Formal Definition of Dangerous Driving
Dangerous driving is a criminal offence that the Criminal Code of Canada describes as operating “a motor vehicle in a manner that is dangerous to the public, having regard to all the circumstances, including the nature, condition and use of the place at which the motor vehicle is being operated and the amount of traffic that at the time is or might reasonably be expected to be at that place.”
What the Offence of Dangerous Driving Means in Practice
As with every criminal offence, in order for you to be convicted, the Crown (the prosecutor) has to prove each element of the offence beyond a reasonable doubt. In the case of dangerous driving, the Crown has to prove the following:
- That your driving was actually dangerous given the circumstances. An important consideration with respect to this part of dangerous driving is that because the offence says “having regard to all the circumstances,” context is very important in the decision as to whether driving is dangerous. For example, if a driver is going 150 km/hr on a crowded residential street, it is more likely that this driving will be found dangerous than if he is driving at the same speed on a deserted highway. This means that in preparing your criminal defence to a charge of dangerous driving, an experienced paralegal would look to explain the ways in which context indicates that the driving as not dangerous.

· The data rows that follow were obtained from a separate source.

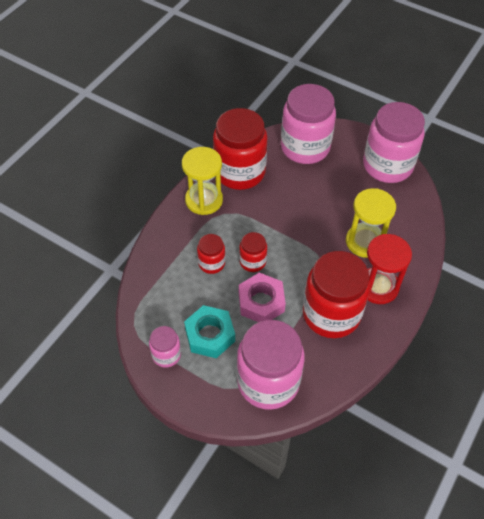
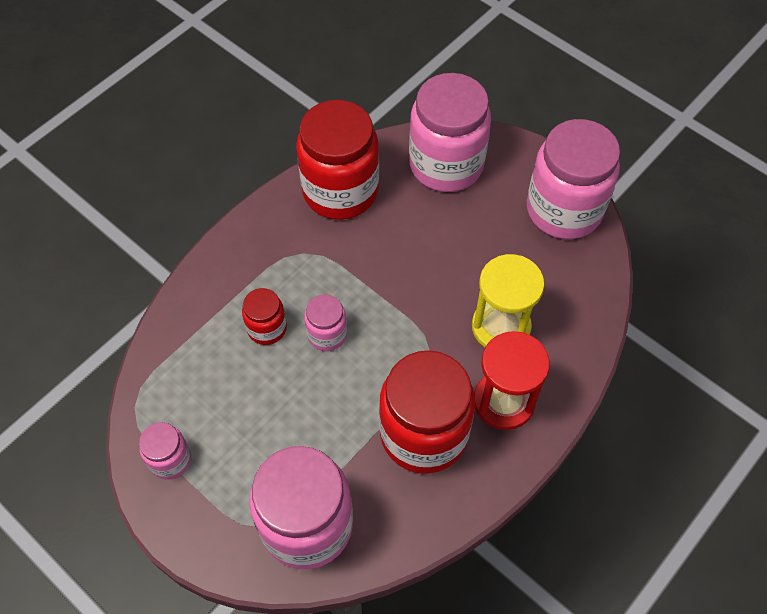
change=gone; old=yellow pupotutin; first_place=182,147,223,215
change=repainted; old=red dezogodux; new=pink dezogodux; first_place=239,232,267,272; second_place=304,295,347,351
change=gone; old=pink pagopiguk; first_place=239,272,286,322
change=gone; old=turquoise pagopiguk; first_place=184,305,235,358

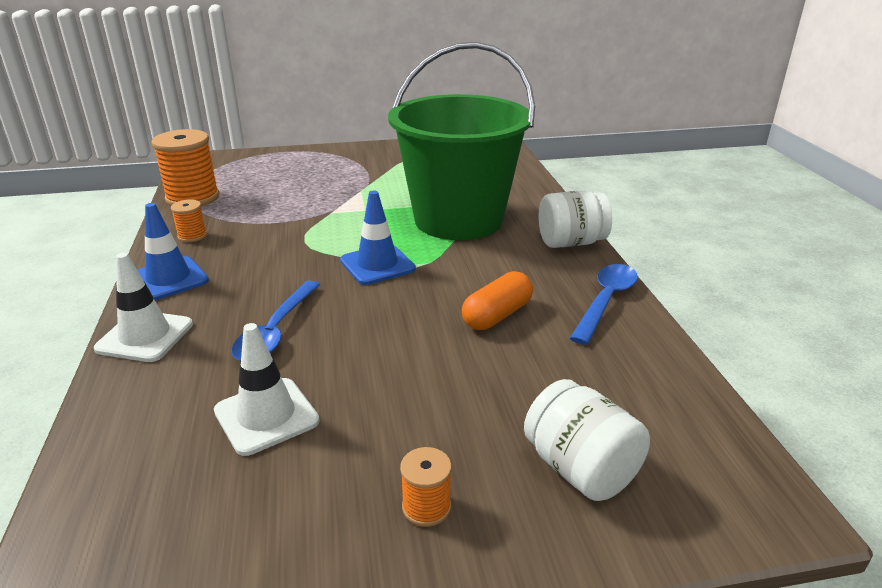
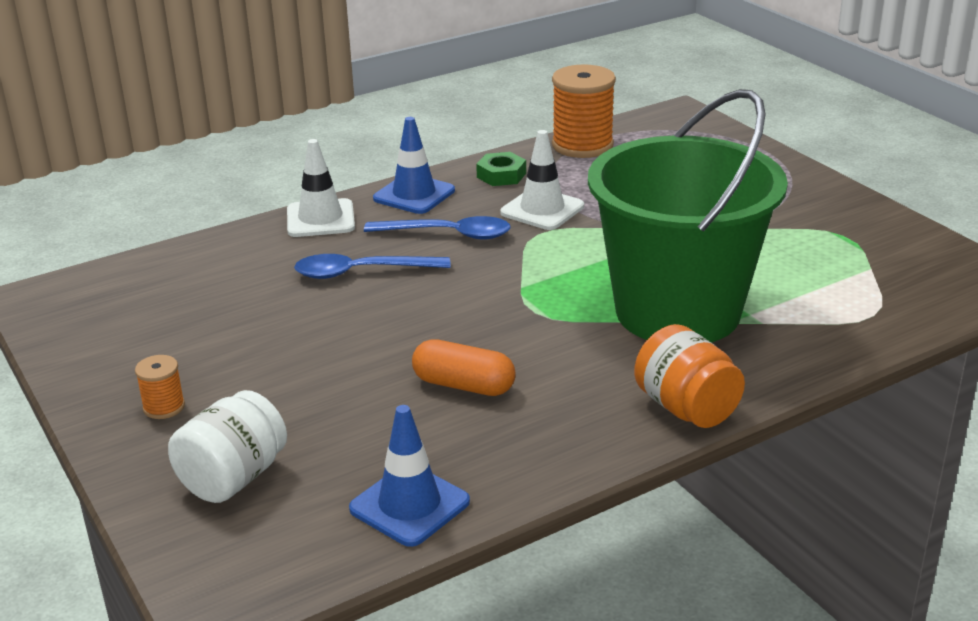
change=repainted; old=white dezogodux; new=orange dezogodux; first_place=539,190,612,248; second_place=634,324,745,428
change=shifted; old=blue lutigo; first_place=340,191,416,285; second_place=349,405,470,547
change=swapped; old=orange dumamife; new=green pagopiguk; first_place=171,200,207,242; second_place=476,152,526,186
change=shifted; old=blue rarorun; first_place=570,264,638,345; second_place=364,216,511,239
change=shifted; old=white lutigo; first_place=214,323,320,456; second_place=500,130,584,230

- That driving was a significant or marked departure from the standard of a reasonable and prudent person. In essence, the driver’s behaviour must be fairly egregious to amount to dangerous driving. For example, momentary inattention or a brief moment of negligence while driving does not amount to dangerous driving. An experienced paralegal would look to explain that your behaviour was not very different from what would be considered normal under the circumstances.
- That any reasonable person in your particular place would have been aware that he or she was driving dangerously. An experienced paralegal would look for circumstances that would indicate that a person in your circumstances wouldn’t be aware that their driving is dangerous.

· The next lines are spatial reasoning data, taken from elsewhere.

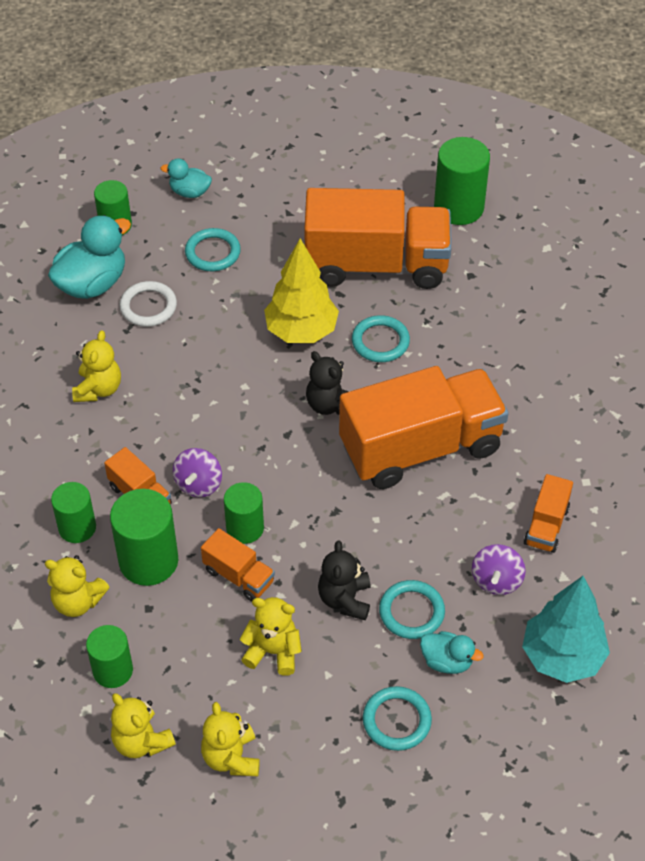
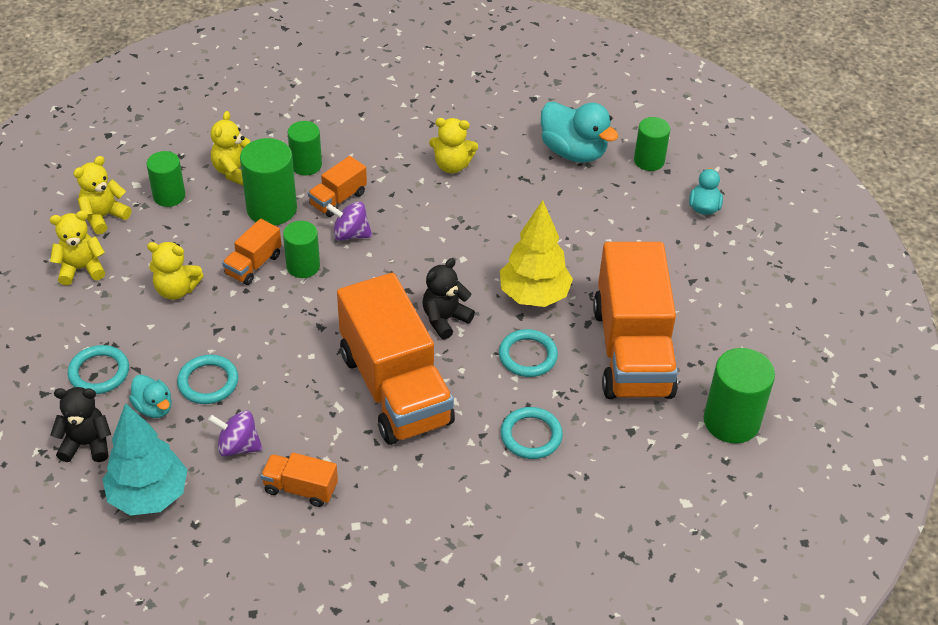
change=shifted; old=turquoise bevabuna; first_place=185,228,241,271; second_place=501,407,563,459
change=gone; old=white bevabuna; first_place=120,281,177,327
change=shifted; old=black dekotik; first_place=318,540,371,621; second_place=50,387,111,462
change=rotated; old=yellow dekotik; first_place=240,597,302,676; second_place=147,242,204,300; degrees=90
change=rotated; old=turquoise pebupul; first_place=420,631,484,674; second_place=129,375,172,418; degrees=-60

- Finally, it is important to note that even if a serious accident took place, it doesn’t automatically mean that either driver, even the driver at fault, was driving dangerously. No matter what the accident was, the Crown prosecutor would need to establish each of the three points above before you can be convicted of dangerous driving.
Consequences of a conviction for dangerous driving.
There are three major consequences to being convicted of dangerous driving.
- Imprisonment for a term of up to 6 months, a fine of up to $5,000.00, or both.
- Automatic prohibition to operate a motor vehicle for at least 12 months. The judge has no discretion to allow you to keep your license, no matter what.
- A criminal record, which can affect your ability to travel or obtain certain employment. A criminal record lasts forever unless you receive a pardon. Currently, you must wait for at least five years before you are eligible to apply for a pardon.
Moreover, it is important to note that, depending on the circumstances of the case, dangerous driving can be punished more severely. First, the Crown may choose to proceed “by indictment,” and ask for more serious consequences if the prosecutors feel the situation warrants this. Second, if the consequences of dangerous driving caused death or significant physical harm to someone, the Criminal Code itself outlines different offences and different applicable levels of punishment.
The difference between dangerous driving and careless driving
The last topic to cover with respect to a charge of dangerous driving is the difference between dangerous driving and careless driving. These are two separate charges, and the difference between them is not always clear, because they have some similarities. Despite any similarities, however, there are major differences:
- First, the charges are substantially different. In order to be convicted of dangerous driving, the prosecutor must prove that there was actually a danger to the public. In order to be convicted of careless driving, the prosecutor need only prove that you were driving without due care or attention. There must be negligence on your part, but not necessarily danger to the public.
- Dangerous driving is a criminal offence included in the Criminal Code of Canada. Careless driving is a provincial offence prohibited by an Ontario provincial statute, the Highway Traffic Act. This means that a person convicted of dangerous driving is going to have a criminal record, and a person convicted of careless driving will not.
- A person convicted of dangerous driving automatically loses his or her license for at least one year. When it comes to careless drivers, the judge can decide whether to order your license to be suspended or not. In most situations, you do not lose your driver’s license for careless driving.
How a paralegal can help you with a dangerous driving charge
If a charge of dangerous driving does not include any aggravating factors, such as physical injury or death of another person, the Crown prosecutor usually requests lower punishment (no more than six months in prison and/or a fine of up to $5,000) and applies simpler procedures, choosing what’s called a process by summary conviction.
If the prosecutor proceeds this way, by summary conviction, then the accused can be represented by a paralegal. Experienced paralegals can deliver the same result at lower cost than lawyers. At Spectrum Paralegal, we charge flat rates.
For us, the minimum goal is usually to show that your driving was not dangerous, but was careless at most. This can allow you to avoid a criminal record and other consequences associated with a charge of dangerous driving. Of course, depending on the situation, it may also be a good option to plead not guilty and move forward with a trial.